## Extrait du document
Dossier : IMM‑1042‑14

Référence : 2015 CF 499

[TRADUCTION FRANÇAISE CERTIFIÉE, NON RÉVISÉE]

Montréal (Québec), le 20 avril 2015

En présence de monsieur le juge Locke

ENTRE :

MARGARITA HAKOBYAN

demanderesse

et

LE MINISTRE DE LA CITOYENNETÉ

ET DE L’IMMIGRATION

défendeur

JUGEMENT ET MOTIFS

I.                   Contexte

[1]               La Cour est saisie d’une demande de contrôle judiciaire de la décision par laquelle un agent des visas a refusé un permis de travail à la demanderesse, Mme Margarita Hakobyan, une citoyenne arménienne. L’agent a fondé sur deux motifs sa conclusion selon laquelle les conditions que fixent la Loi sur l’immigration et la protection des réfugiés, LC 2001, c 27, et le Règlement sur l’immigration et la protection des réfugiés, DORS/2002‑227 (le Règlement) n’étaient pas remplies :

  1. L’agent n’était pas convaincu de l’authenticité de l’offre d’emploi faite au Canada par Diversified Construction Maintenance Inc. (DCM), dont dépendait la demande de permis de travail présentée par la demanderesse.
  2. L’agent a conclu à l’inauthenticité des documents produits par la demanderesse relativement à ses antécédents professionnels en Arménie.

[2]               Pour les motifs dont l’exposé suit, je conclus que la décision contestée doit être confirmée, et la présente demande de contrôle judiciaire, rejetée.

[Coordonnées des articulations nommées]
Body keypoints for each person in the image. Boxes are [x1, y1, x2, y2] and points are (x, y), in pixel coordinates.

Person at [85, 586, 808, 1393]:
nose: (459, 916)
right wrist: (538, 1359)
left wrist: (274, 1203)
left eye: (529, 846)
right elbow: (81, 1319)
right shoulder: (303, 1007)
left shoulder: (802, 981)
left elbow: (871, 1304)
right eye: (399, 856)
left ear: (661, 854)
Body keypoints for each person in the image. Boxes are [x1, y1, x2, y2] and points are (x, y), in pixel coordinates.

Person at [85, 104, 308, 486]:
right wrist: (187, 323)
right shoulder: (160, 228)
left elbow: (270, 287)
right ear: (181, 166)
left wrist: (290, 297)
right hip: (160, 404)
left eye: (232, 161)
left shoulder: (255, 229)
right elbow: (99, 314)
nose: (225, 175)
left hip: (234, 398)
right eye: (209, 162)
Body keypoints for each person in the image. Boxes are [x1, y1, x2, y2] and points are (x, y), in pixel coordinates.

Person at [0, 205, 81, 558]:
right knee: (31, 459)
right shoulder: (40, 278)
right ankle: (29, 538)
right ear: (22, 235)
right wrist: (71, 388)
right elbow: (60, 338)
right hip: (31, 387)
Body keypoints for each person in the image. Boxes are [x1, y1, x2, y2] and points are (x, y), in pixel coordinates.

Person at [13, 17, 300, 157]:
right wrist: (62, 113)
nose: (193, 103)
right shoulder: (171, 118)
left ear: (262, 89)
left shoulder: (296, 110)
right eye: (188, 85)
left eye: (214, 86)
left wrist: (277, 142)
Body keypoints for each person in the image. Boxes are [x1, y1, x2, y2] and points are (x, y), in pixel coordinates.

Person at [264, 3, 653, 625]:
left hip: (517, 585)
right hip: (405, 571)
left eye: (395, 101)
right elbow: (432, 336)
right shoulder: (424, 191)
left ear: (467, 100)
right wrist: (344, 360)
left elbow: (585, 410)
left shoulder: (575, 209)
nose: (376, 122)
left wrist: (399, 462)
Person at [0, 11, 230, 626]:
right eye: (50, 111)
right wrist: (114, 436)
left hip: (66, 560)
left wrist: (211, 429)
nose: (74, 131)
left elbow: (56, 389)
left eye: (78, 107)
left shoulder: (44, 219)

## Objectif de l'exercice
Quels noms de lieux géographiques l'extrait mentionne-t-il ? Ces données n'ont aucun lien avec l'extrait.

## Résultat de la tâche
Montréal, Québec, Canada, Arménie